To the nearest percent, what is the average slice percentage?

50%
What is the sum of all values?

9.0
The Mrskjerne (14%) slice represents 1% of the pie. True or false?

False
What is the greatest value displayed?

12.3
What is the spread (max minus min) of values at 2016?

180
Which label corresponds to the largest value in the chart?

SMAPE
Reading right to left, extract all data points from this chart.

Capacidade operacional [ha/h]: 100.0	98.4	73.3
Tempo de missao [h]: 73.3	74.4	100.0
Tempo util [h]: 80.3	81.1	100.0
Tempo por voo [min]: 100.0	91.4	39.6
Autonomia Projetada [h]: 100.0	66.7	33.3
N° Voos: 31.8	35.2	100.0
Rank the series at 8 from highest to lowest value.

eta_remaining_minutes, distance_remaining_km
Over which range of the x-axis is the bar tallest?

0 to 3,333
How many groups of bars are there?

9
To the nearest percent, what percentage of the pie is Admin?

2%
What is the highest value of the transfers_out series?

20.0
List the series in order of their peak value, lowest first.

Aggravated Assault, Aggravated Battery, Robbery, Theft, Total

####

▶ 課題
上の行をすべて、一字一句変えずにそのまま複製してください。

▶ 出力結果
To the nearest percent, what is the average slice percentage?

50%
What is the sum of all values?

9.0
The Mrskjerne (14%) slice represents 1% of the pie. True or false?

False
What is the greatest value displayed?

12.3
What is the spread (max minus min) of values at 2016?

180
Which label corresponds to the largest value in the chart?

SMAPE
Reading right to left, extract all data points from this chart.

Capacidade operacional [ha/h]: 100.0	98.4	73.3
Tempo de missao [h]: 73.3	74.4	100.0
Tempo util [h]: 80.3	81.1	100.0
Tempo por voo [min]: 100.0	91.4	39.6
Autonomia Projetada [h]: 100.0	66.7	33.3
N° Voos: 31.8	35.2	100.0
Rank the series at 8 from highest to lowest value.

eta_remaining_minutes, distance_remaining_km
Over which range of the x-axis is the bar tallest?

0 to 3,333
How many groups of bars are there?

9
To the nearest percent, what percentage of the pie is Admin?

2%
What is the highest value of the transfers_out series?

20.0
List the series in order of their peak value, lowest first.

Aggravated Assault, Aggravated Battery, Robbery, Theft, Total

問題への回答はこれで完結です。